» **WHAT IS BEING ASKED**: Count lines holding the string "href" in the data that follows. Reply with one number only.

» **EXTRACTED ENTRIES**:
○ ○ ○
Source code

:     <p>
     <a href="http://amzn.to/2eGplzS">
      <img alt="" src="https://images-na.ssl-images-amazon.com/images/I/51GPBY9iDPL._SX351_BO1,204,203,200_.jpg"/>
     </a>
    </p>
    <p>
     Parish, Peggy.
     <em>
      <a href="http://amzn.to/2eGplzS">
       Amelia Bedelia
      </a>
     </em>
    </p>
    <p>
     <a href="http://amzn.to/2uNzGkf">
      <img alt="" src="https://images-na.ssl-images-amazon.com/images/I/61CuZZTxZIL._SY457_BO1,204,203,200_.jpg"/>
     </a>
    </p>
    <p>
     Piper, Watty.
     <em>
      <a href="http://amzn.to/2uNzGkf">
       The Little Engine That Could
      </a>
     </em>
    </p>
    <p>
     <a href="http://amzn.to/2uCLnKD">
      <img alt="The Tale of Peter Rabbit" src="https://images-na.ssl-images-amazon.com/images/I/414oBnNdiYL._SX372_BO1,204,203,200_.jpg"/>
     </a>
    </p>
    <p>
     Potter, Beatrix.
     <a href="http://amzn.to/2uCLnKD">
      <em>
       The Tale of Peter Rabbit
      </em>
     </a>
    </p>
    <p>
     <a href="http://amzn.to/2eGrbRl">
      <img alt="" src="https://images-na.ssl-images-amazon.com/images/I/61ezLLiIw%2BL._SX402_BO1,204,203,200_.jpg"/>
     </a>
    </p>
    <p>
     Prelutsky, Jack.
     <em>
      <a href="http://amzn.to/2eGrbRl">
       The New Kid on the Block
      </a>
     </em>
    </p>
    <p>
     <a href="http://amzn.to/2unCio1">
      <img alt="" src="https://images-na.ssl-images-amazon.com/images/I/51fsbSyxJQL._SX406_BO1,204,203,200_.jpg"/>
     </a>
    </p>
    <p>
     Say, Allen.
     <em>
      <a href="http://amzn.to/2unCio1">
○ ○ ○
» **ANSWER AREA**: 10